### Goal of the exercise
Copy, without a single change, each line from the one that holds "steps, 10: 100 -> 107.5" to the bottom of the entries below, and drop any pictures.
━━━━━━
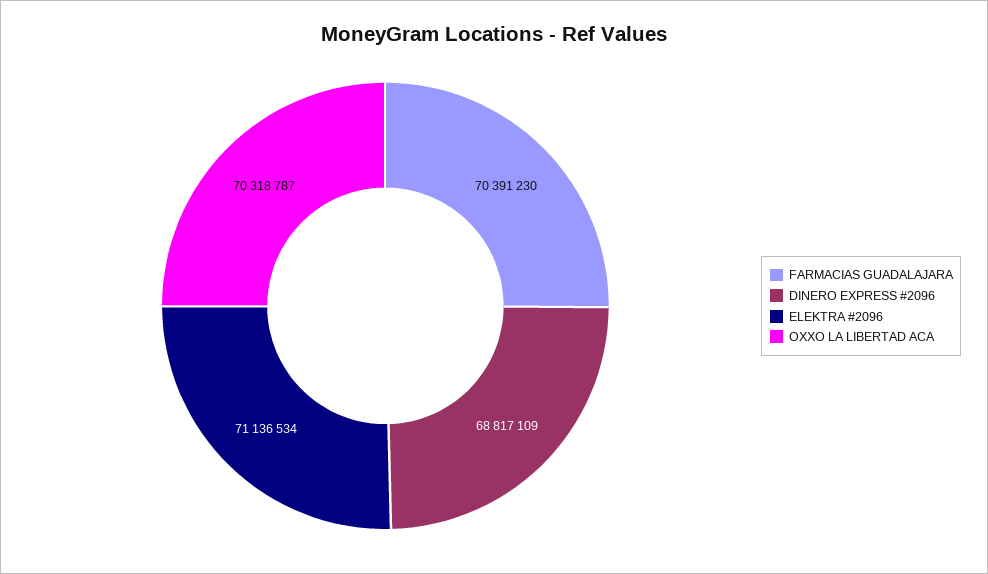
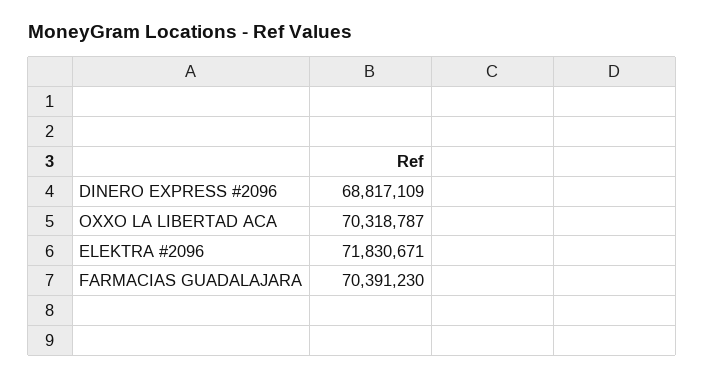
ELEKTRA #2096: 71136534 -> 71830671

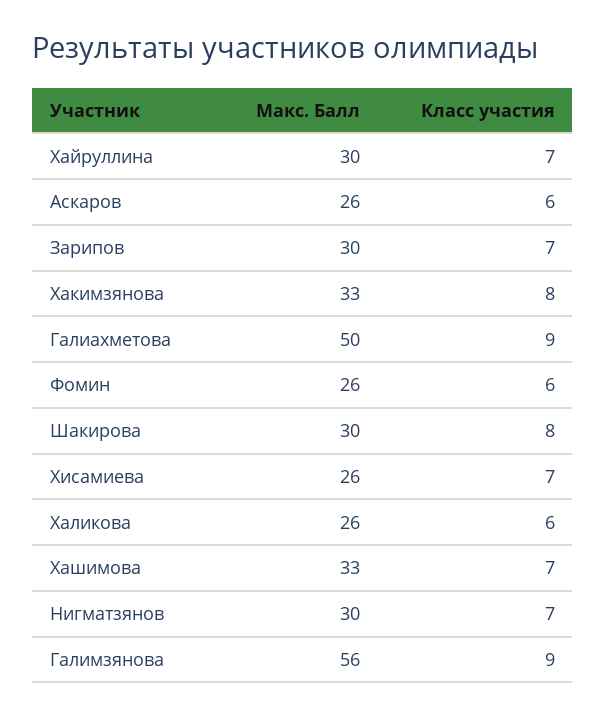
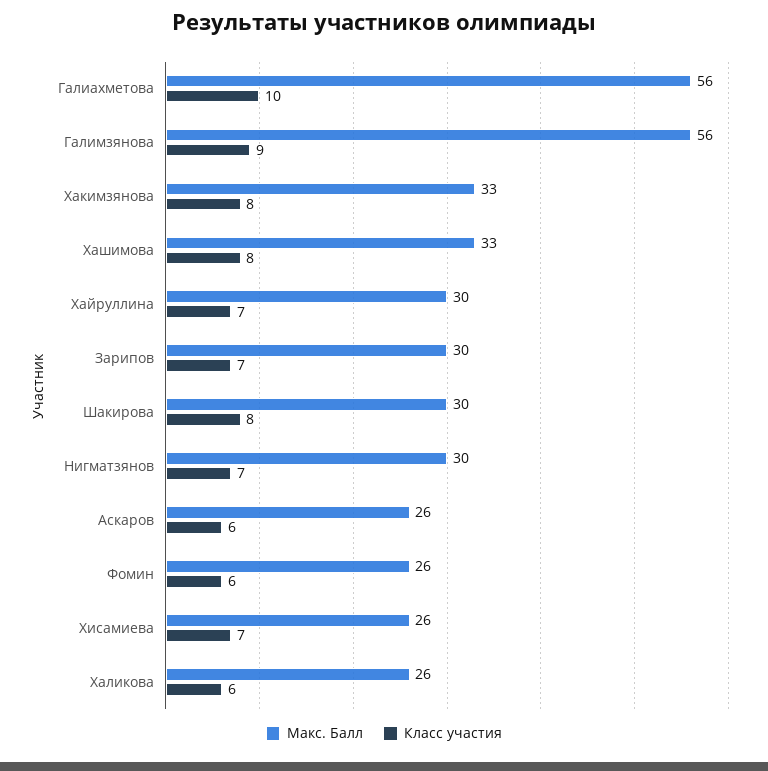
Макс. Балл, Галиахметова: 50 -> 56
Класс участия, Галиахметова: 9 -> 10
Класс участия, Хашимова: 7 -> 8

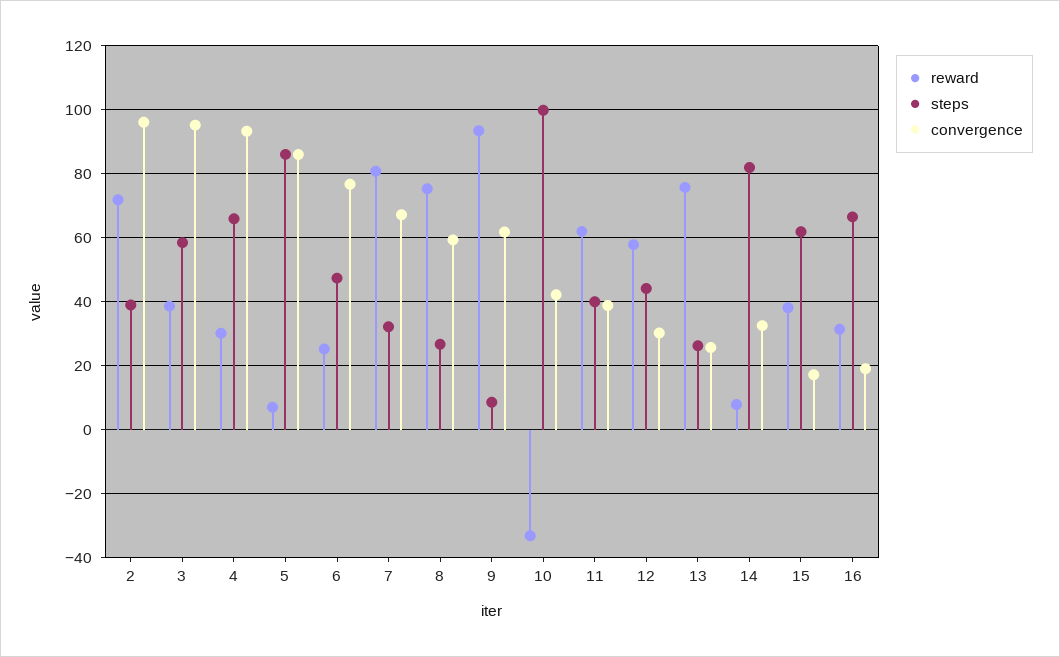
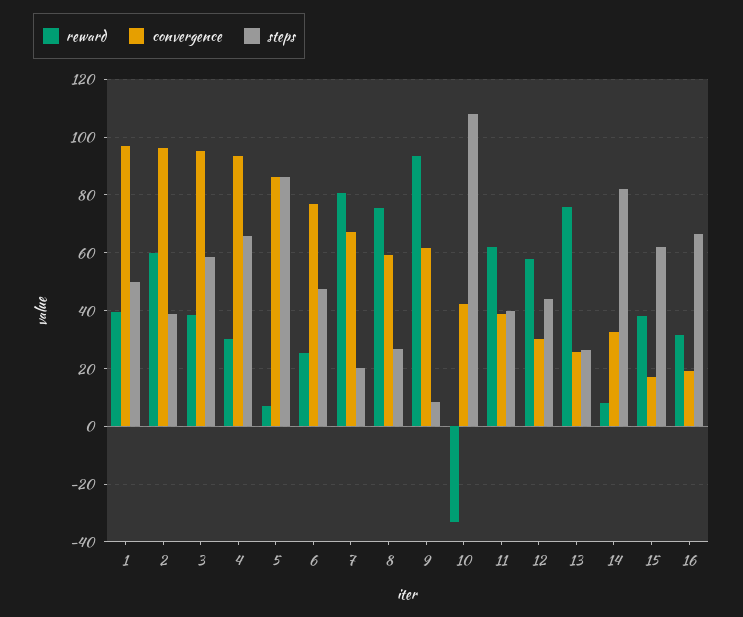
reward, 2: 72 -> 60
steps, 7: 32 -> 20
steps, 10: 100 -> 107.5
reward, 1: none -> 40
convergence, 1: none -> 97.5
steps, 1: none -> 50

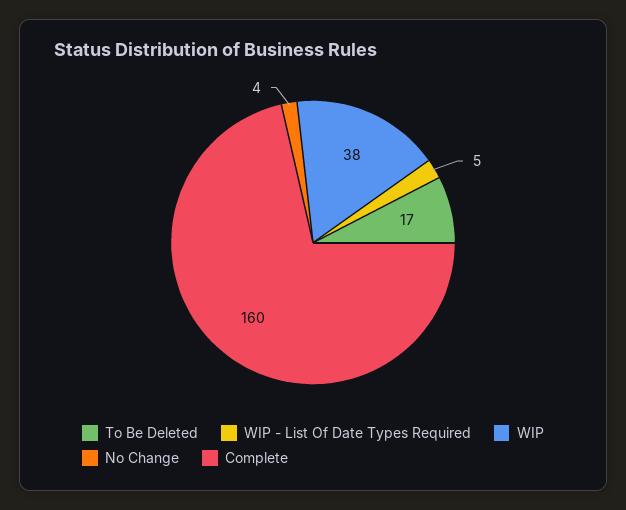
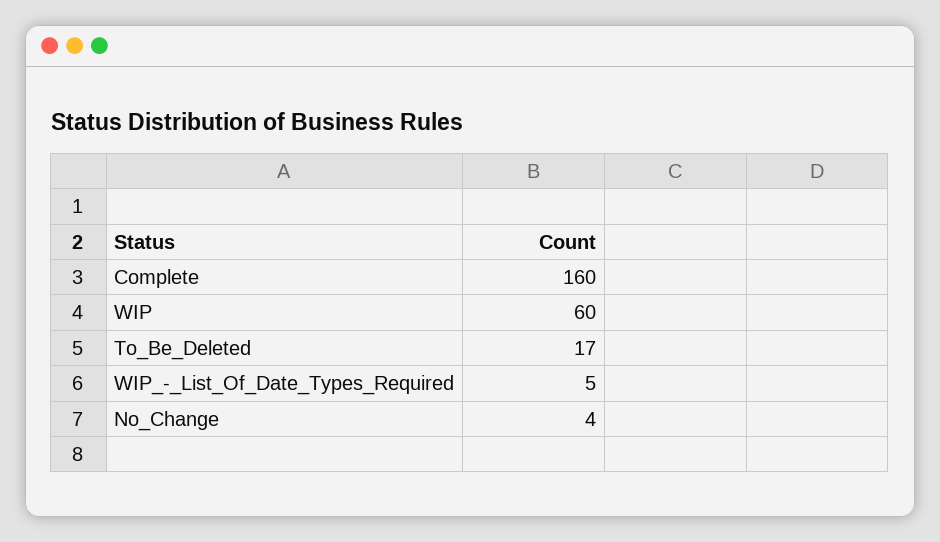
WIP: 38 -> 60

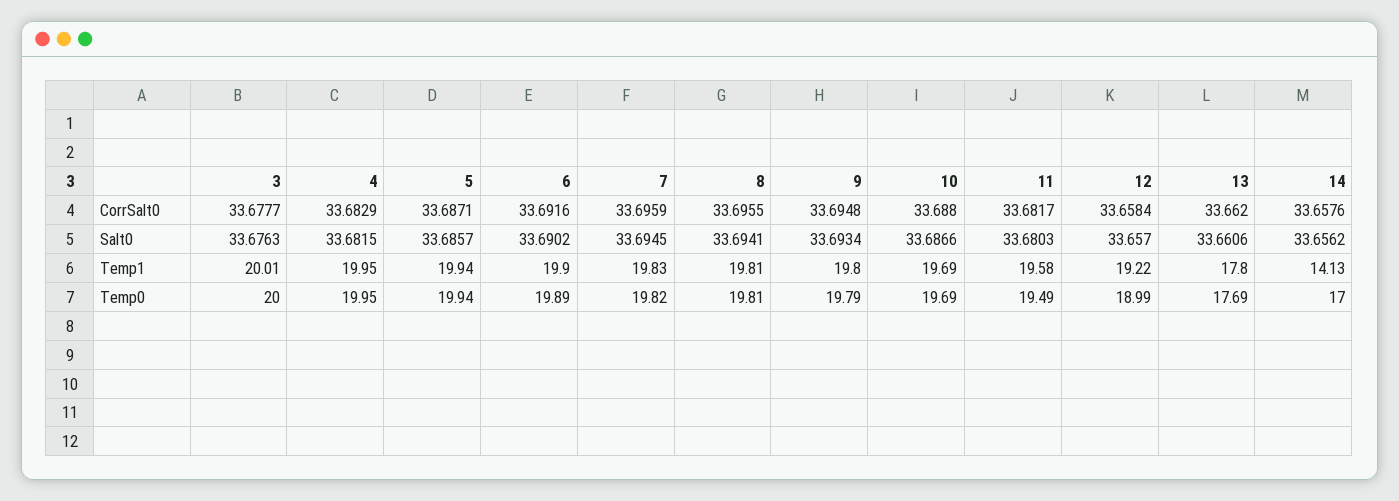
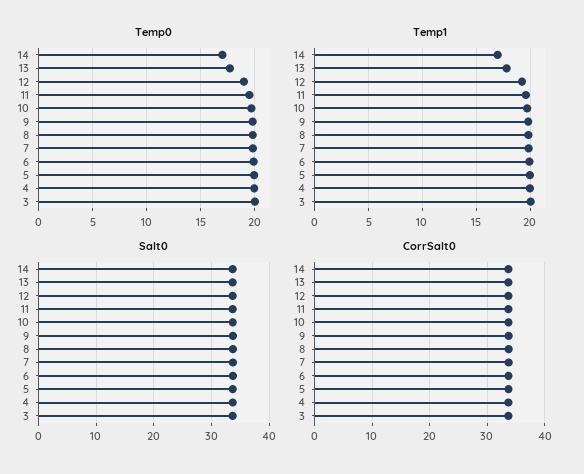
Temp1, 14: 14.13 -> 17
━━━━━━
### Solved problem
steps, 10: 100 -> 107.5
reward, 1: none -> 40
convergence, 1: none -> 97.5
steps, 1: none -> 50

WIP: 38 -> 60

Temp1, 14: 14.13 -> 17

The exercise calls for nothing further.